The military potential of a flying machine that could take off and land without a runway seems obvious to us today, familiar as we are with troop carrier, attack, medevac and other helicopters. But it was less obvious to military aviators struggling to get conventional fighters and bombers into mass production, while being bombarded with new concepts and competing technologies.
Fa 61: The First Practical Helicopter
On Feb. 19, 1938, Berlin’s vast Deutschlandhalle arena was packed with an expectant crowd attending a Motor Show. Down on the floor, Hanna Reitsch, only 25 years old, climbed into the open cockpit of a strange looking machine, with great three-bladed rotors mounted on spindly struts where its wings should have been. The little aircraft rose straight up, gracefully pivoted in place, and circled the arena before landing gently.
It was the public debut of the Focke-Achgelis Fa 61 (also known as the Focke-Wulf Fw 61). It was the world’s first practical, controllable helicopter. Reitsch repeated the performance on 14 successive evenings. Propaganda newsreel footage of the demonstration was widely distributed.
The Fa 61 was based on the fuselage of the Fw 44 Steiglitz (“Goldfinch”) biplane basic trainer. It had a cut-down wooden propeller in the nose, but it served only to cool the engine. The rotors rotated in opposite directions, cancelling out the torque that would otherwise tend to spin the aircraft in flight. Like modern helicopters, the Fw 61 could vary the pitch of the blades for directional control, but vertical control depended on using the throttle to vary the rotor rotation speed (most helicopters maintain relatively constant rotor speed).

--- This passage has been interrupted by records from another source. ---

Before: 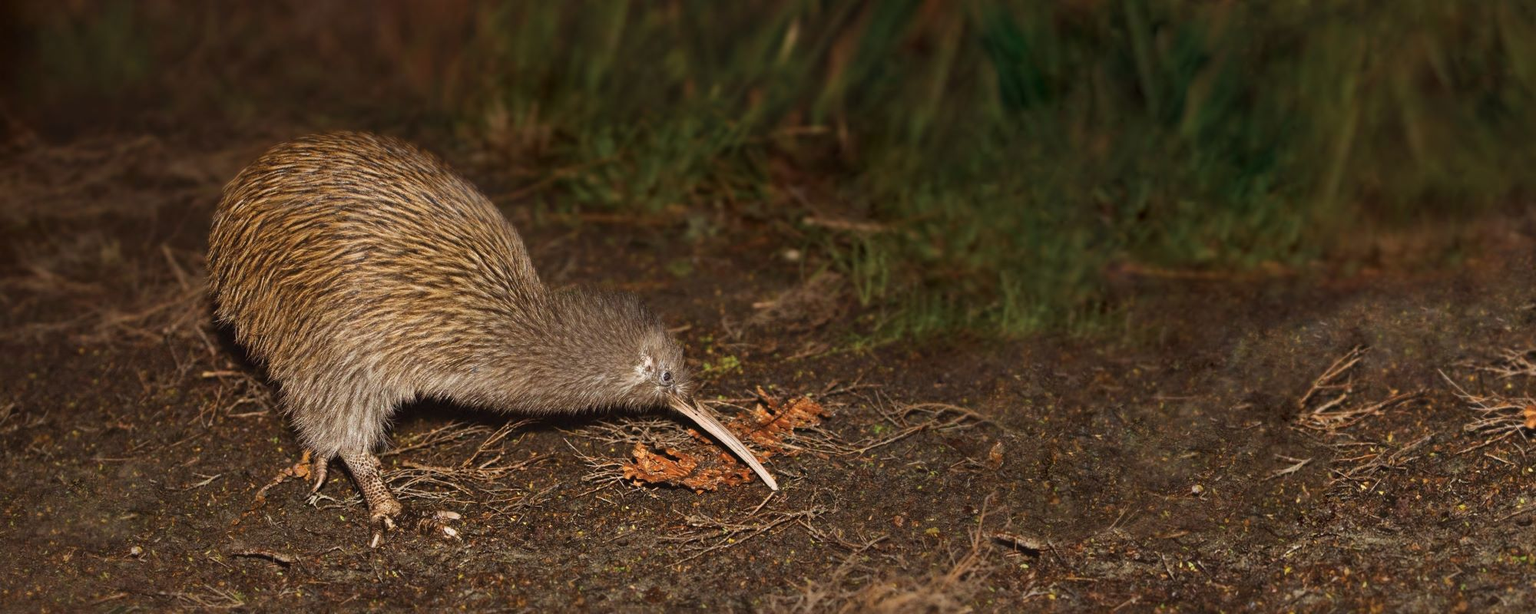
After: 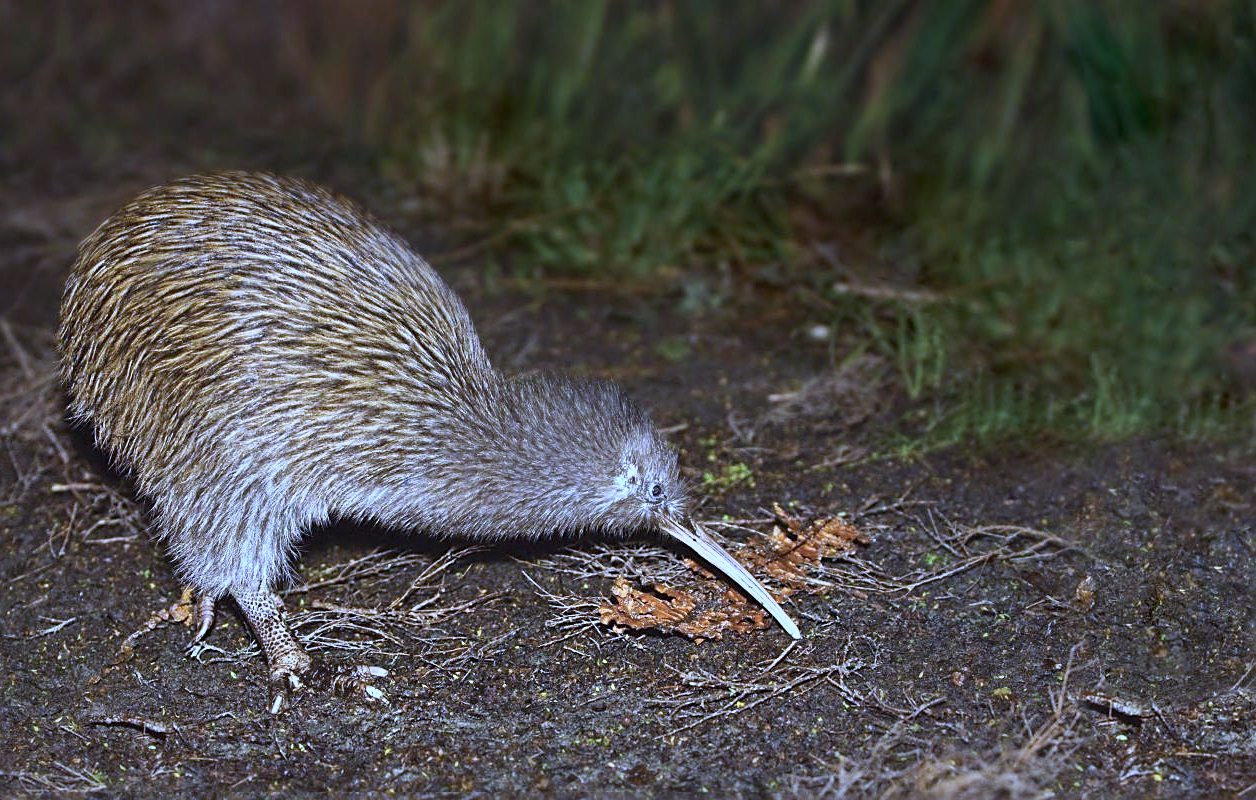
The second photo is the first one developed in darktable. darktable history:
sharpen: on, module defaults
white balance: red 0.766, blue 1.537
base curve: curves: ch0 [(0, 0) (0.557, 0.834) (1, 1)]
crop: left 10.644%, right 26.528%
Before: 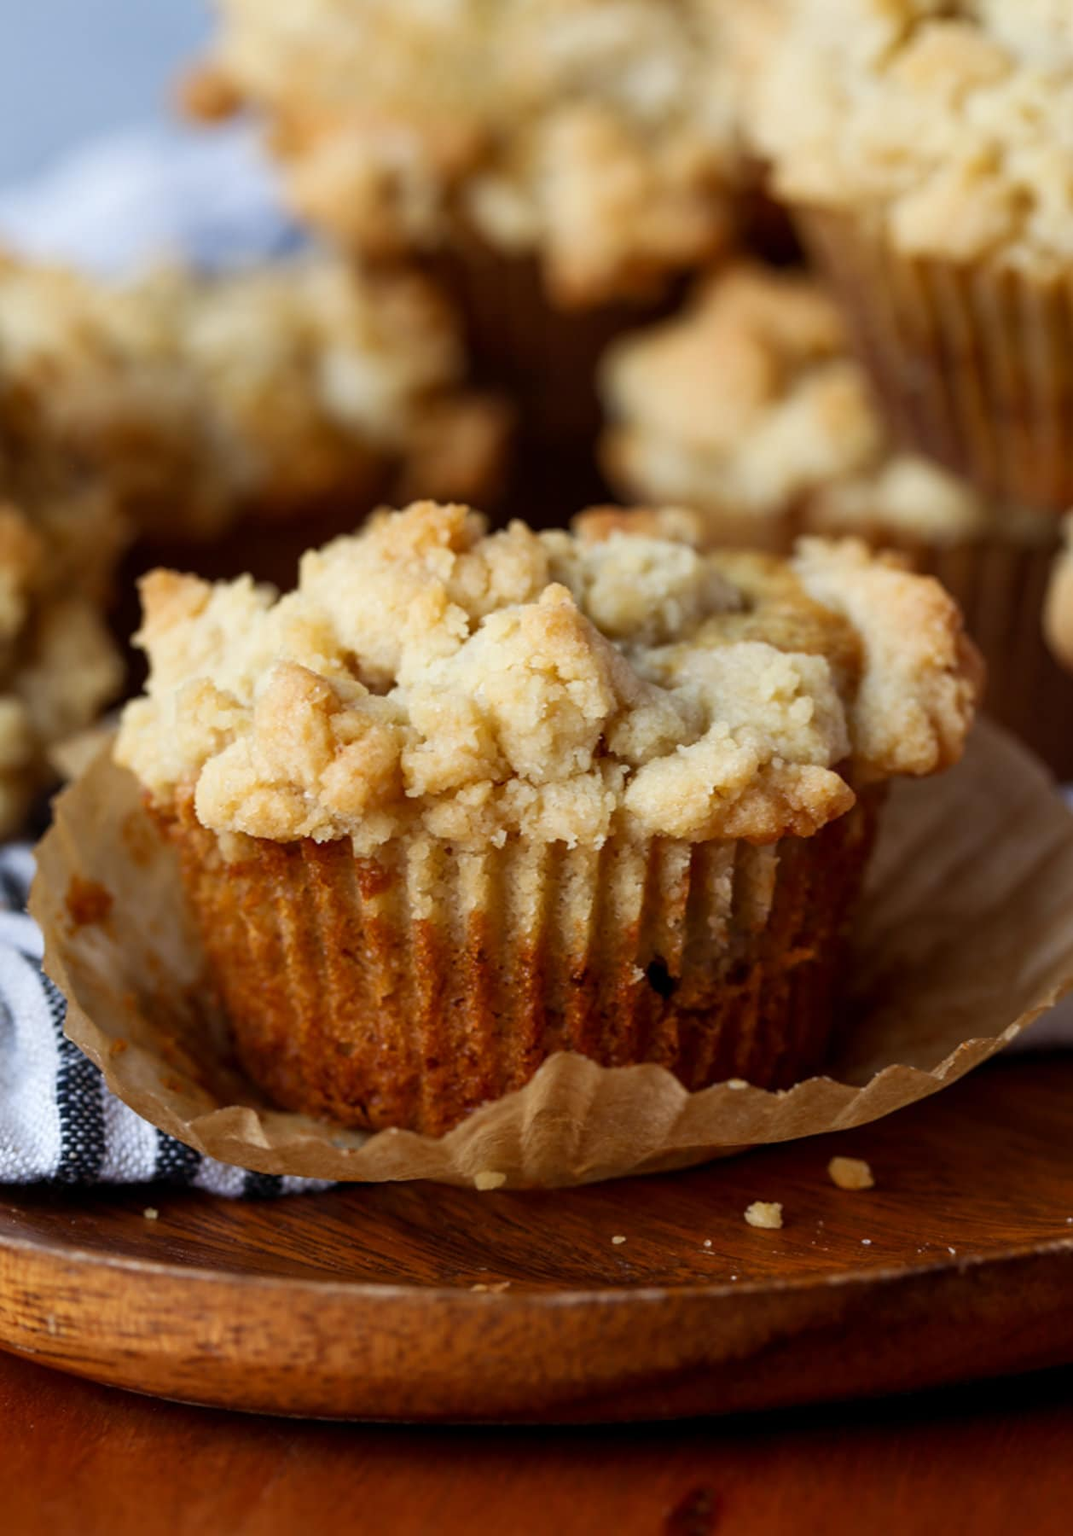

Only two prototypes of the Fa 61, registered as experimental civil aircraft, were built. They set early world records for rotary-wing altitude, speed, endurance and distance. Neither survived the war, but the German helicopter museum in Bückeburg displays a full-scale replica of the historic aircraft.
Dr. Henrich (not Heinrich!) Focke was born in Bremen in 1890. A heart condition kept him out of the trenches in the First World War. In 1936 Focke lost control of the company he had founded with George Wulf in 1923. (Wulf died in the crash of an experimental aircraft in 1927.) The Nazis reportedly considered Focke “politically unreliable” and wanted to take over his factory in order to increase production of Bf 109 fighters. The most famous aircraft that bears Focke’s name, the Fw 190 fighter, was actually designed by the brilliant aeronautical engineer Kurt Tank (1898-1983).
In 1937, Focke formed a new company in partnership with Gerd Achgelis, a talented test pilot. Before the final collapse of the Third Reich, the Focke-Achgelis company would go on to build some of the first operational military helicopters, and to design some surprisingly advanced projects.
Focke-Achgelis Fa 61
- Crew: 1
- Length: 7.3 meters (m)/23 feet, 11 inches (fuselage only)
- Height: 2.65 m (8 ft. 8 in.)
- Empty weight: 800 kilograms (kg)/ 1,764 pounds (lb.)
- Max takeoff weight: 950 kg (2,094 lb.)
- Powerplant: 1 × Bramo Sh.14A 7-cyl. air-cooled radial piston engine, 119 kW (160 hp)
- Diameter of main rotors: 2× 7 m/23 ft.
- Maximum speed: 112 km/h (70 mph; 60 knots) at sea level
- Cruising speed: 90 kph (56 mph; 49 knots)
- Range: 230 kilometers (143 miles; 124 nautical miles)
- Service ceiling: 3,427 m (11,243 ft.)